[DATA TO USE]
———

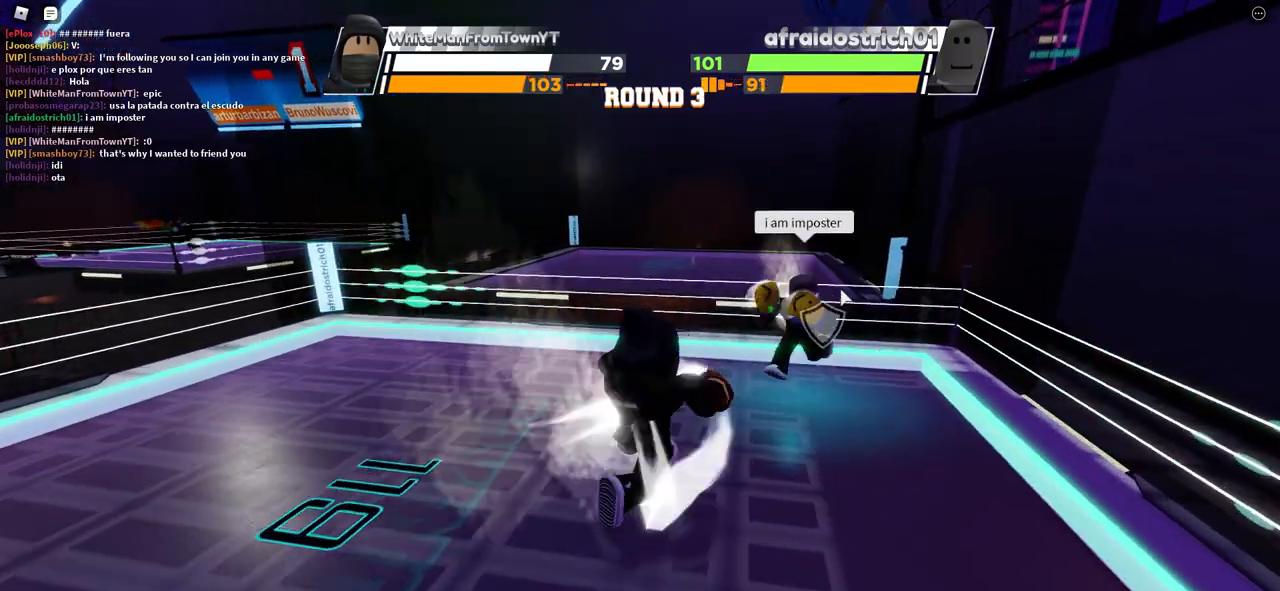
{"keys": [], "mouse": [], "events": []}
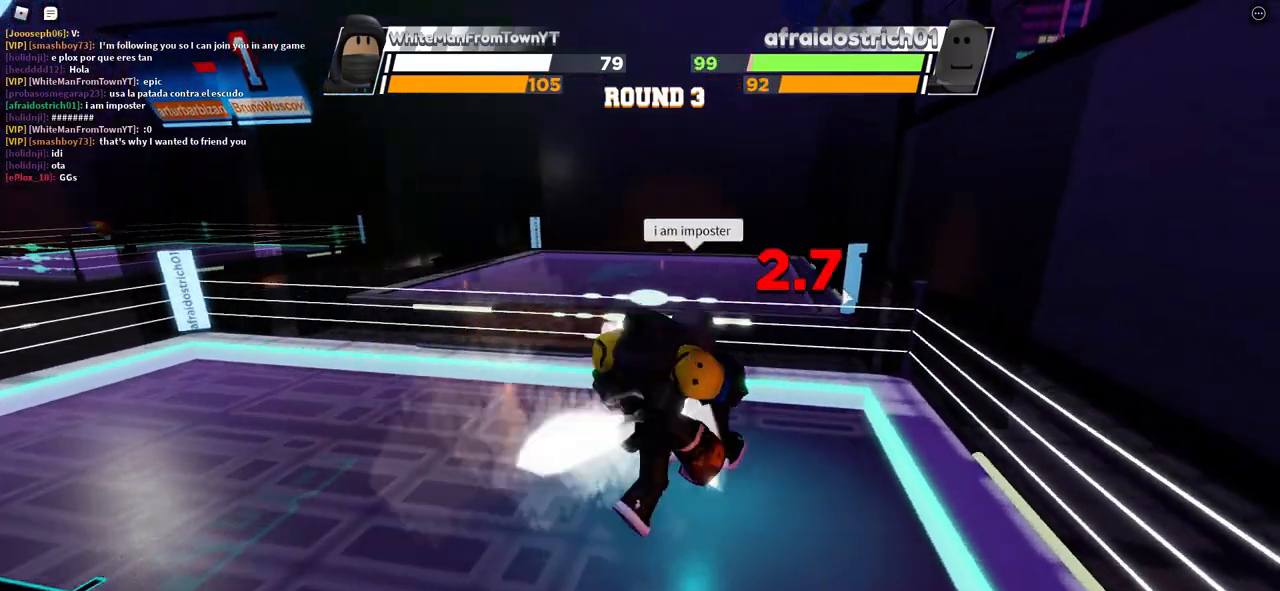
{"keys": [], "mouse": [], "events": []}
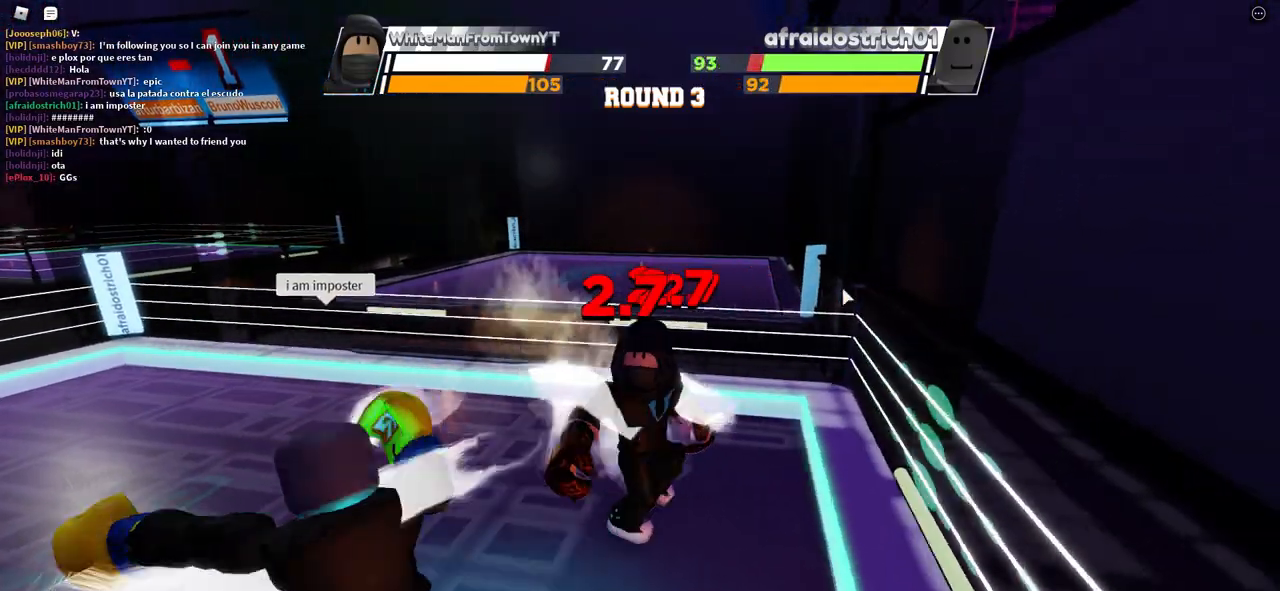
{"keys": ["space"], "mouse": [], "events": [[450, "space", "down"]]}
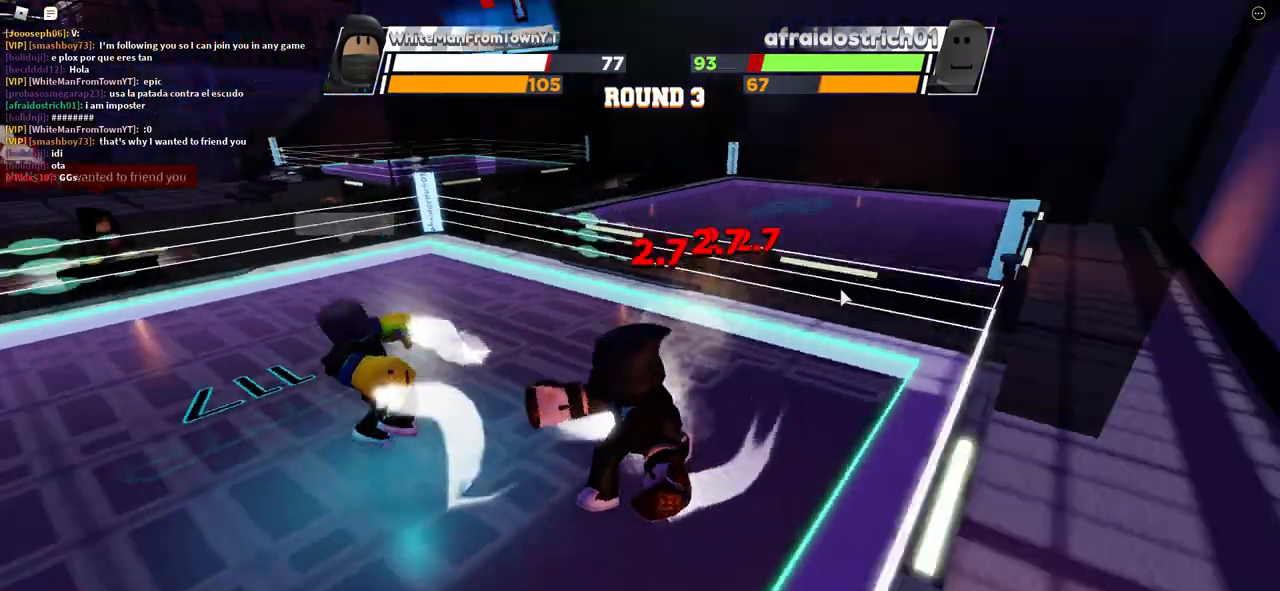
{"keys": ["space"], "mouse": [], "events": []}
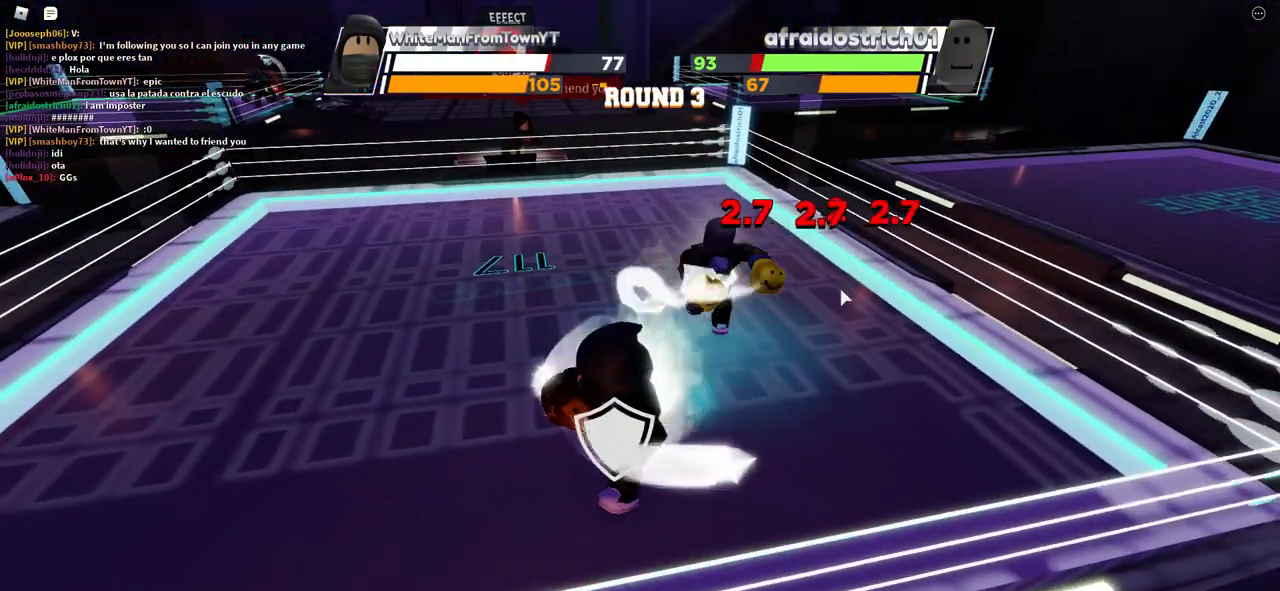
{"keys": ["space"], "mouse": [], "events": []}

———

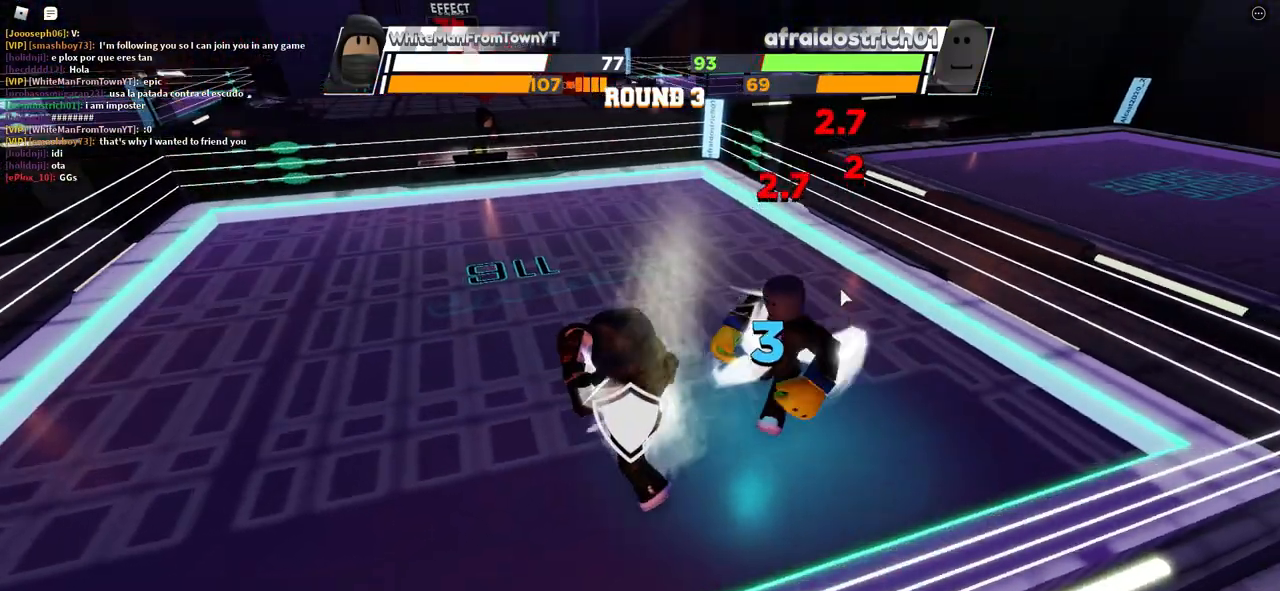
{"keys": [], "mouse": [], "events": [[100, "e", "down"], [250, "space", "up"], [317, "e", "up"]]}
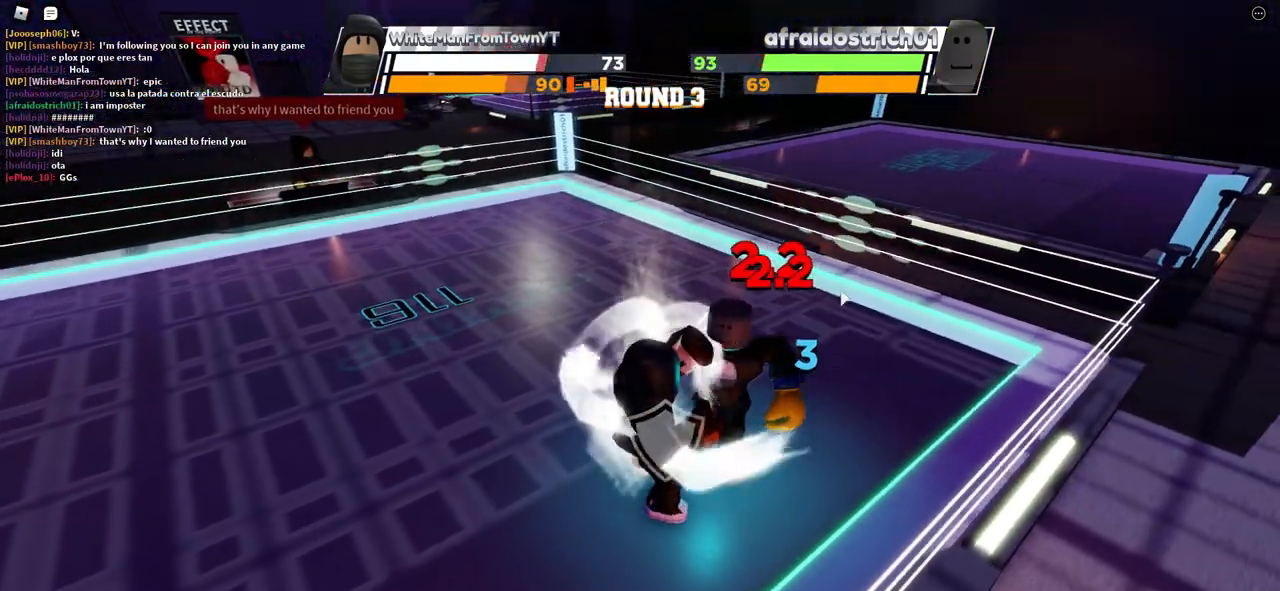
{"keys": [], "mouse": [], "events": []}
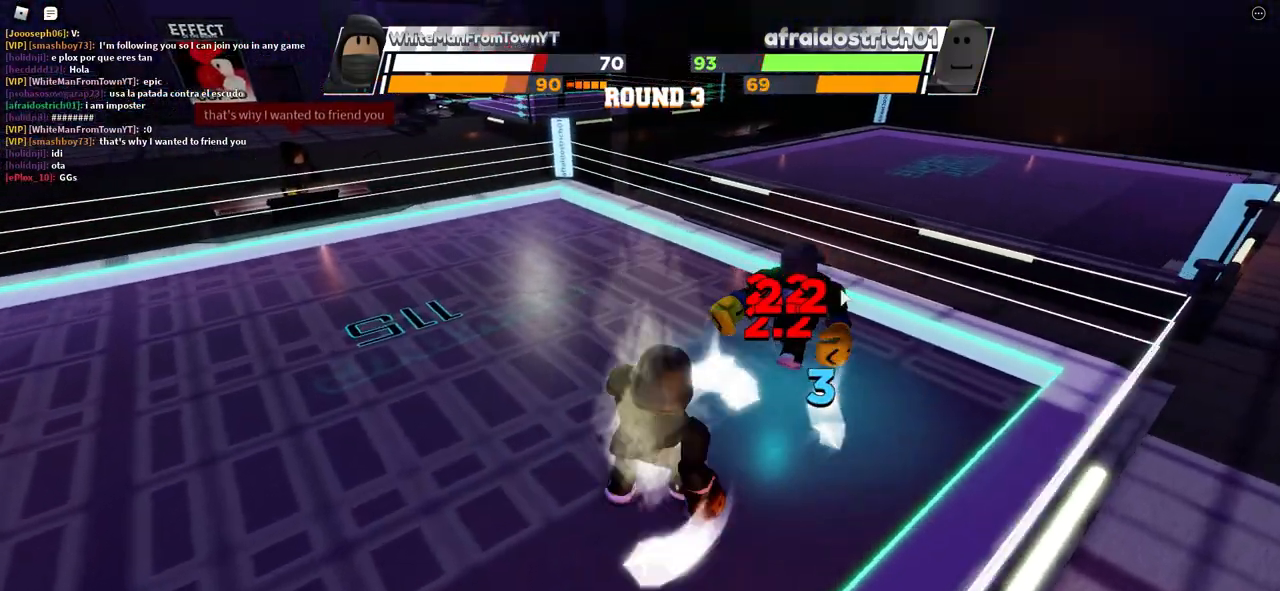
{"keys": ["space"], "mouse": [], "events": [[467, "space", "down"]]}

———

[WHAT YOU SHOULD DO]
Go through the records above and, whenever a line includes the word "space", copy it.

[RESPONSE]
{"keys": ["space"], "mouse": [], "events": [[450, "space", "down"]]}
{"keys": ["space"], "mouse": [], "events": []}
{"keys": ["space"], "mouse": [], "events": []}
{"keys": [], "mouse": [], "events": [[100, "e", "down"], [250, "space", "up"], [317, "e", "up"]]}
{"keys": ["space"], "mouse": [], "events": [[467, "space", "down"]]}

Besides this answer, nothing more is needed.